On the margin this scenario seems less a concern when manufacturing is less local, when tech surveillance is stronger, and when intelligence is multi-dimensional. It also seems less of a concern with ems, as AIs would have less of a hardware advantage over ems, and modeling AI architectures on em architectures would allow more reliable value matches.
While historical trends do suggest we watch for a several-year-long transition sometime in the next century to a global growth rate two or three orders of magnitude faster, Eliezer’s postulated local growth rate seems much faster. I also find Eliezer’s growth math unpersuasive. Usually dozens of relevant factors are co-evolving, with several loops of all else equal X growth speeds Y growth speeds etc. Yet usually it all adds up to exponential growth, with rare jumps to faster growth rates. Sure if you pick two things that plausibly speed each other and leaving everything else out including diminishing returns your math can suggest accelerating growth to infinity, but for a real foom that loop needs to be real strong, much stronger than contrary muting effects.
But the real sticking point seems to be locality. The “content” of a system is its small modular features while its “architecture” is its most important least modular features. Imagine that a large community of AI developers, with real customers, mostly adhering to common architectural standards and sharing common content; imagine developers trying to gain more market share and that AIs mostly got better by accumulating more better content, and that this rate of accumulation mostly depended on previous content; imagine architecture is a minor influence. In this case the whole AI sector of the economy might grow very quickly, but it gets pretty hard to imagine one AI project zooming vastly ahead of others.
So I suspect this all comes down to how powerful is architecture in AI, and how many architectural insights can be found how quickly? If there were say a series of twenty deep powerful insights, each of which made a system twice as effective, just enough extra oomph to let the project and system find the next insight, it would add up to a factor of a million. Which would still be nowhere near enough, so imagine a lot more of them, or lots more powerful.

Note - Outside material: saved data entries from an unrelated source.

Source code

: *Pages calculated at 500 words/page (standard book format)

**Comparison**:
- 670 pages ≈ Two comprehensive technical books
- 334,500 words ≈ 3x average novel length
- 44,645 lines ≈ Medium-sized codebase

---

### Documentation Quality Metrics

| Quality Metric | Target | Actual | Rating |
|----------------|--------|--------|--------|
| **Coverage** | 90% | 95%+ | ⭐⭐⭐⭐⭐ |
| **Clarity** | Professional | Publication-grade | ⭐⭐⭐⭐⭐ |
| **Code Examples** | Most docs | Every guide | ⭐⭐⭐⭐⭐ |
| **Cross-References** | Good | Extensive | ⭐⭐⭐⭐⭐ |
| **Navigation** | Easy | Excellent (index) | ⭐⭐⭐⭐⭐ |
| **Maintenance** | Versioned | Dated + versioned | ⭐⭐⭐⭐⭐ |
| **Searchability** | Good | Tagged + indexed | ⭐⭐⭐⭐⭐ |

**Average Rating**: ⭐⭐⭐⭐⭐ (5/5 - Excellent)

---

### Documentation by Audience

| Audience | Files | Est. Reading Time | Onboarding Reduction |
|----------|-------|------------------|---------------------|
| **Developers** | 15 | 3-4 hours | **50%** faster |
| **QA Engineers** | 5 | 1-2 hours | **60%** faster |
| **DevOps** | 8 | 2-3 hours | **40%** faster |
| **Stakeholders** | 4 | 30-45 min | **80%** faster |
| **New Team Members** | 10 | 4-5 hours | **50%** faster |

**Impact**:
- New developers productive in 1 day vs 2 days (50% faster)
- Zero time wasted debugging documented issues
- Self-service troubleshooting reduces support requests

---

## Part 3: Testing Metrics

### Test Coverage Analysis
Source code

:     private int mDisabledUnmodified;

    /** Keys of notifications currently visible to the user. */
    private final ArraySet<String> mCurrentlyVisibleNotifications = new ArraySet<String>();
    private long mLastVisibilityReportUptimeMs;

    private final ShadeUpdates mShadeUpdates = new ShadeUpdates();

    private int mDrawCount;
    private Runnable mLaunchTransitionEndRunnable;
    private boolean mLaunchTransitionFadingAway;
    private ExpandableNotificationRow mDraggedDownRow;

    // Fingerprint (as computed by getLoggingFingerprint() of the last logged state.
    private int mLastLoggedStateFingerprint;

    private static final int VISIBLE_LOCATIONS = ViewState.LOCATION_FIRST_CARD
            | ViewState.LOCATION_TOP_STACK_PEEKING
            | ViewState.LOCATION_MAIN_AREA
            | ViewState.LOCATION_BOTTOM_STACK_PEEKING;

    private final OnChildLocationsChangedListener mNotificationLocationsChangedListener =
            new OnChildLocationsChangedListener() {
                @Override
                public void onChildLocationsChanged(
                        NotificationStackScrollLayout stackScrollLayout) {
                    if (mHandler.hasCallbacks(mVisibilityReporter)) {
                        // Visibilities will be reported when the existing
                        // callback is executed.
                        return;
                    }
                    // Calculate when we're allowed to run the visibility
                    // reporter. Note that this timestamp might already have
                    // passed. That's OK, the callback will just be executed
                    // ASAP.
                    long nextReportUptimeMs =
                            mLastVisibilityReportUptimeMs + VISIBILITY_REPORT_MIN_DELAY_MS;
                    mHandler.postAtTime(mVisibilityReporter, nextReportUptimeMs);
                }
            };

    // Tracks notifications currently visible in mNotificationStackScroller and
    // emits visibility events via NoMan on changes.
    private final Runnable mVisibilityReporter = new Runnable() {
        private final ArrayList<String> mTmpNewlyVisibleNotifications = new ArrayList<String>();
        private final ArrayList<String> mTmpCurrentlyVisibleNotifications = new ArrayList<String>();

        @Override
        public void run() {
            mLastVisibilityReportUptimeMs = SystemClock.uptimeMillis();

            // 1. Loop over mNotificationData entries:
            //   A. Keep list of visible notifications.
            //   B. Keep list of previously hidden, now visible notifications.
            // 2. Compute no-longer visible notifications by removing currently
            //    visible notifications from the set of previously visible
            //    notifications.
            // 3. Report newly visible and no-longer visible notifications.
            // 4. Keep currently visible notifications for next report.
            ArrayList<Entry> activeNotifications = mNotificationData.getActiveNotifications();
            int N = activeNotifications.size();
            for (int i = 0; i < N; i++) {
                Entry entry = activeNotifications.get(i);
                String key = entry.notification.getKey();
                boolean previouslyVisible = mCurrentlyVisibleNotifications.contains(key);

This scenario seems quite flattering to Einstein-wannabes, making deep-insight-producing Einsteins vastly more valuable than they have ever been, even in percentage terms. But when I’ve looked at AI research I just haven’t seen it. I’ve seen innumerable permutations on a few recycled architectural concepts, and way too much energy wasted on architectures in systems starved for content, content that academic researchers have little incentive to pursue. So we have come to: What evidence is there for a dense sequence of powerful architectural AI insights? Is there any evidence that natural selection stumbled across such things?
And if Eliezer is the outlier he seems on the priority of friendly AI, what does Eliezer know that the rest of us don’t? If he has such revolutionary clues, why can’t he tell us? What else could explain his confidence and passion here if not such clues?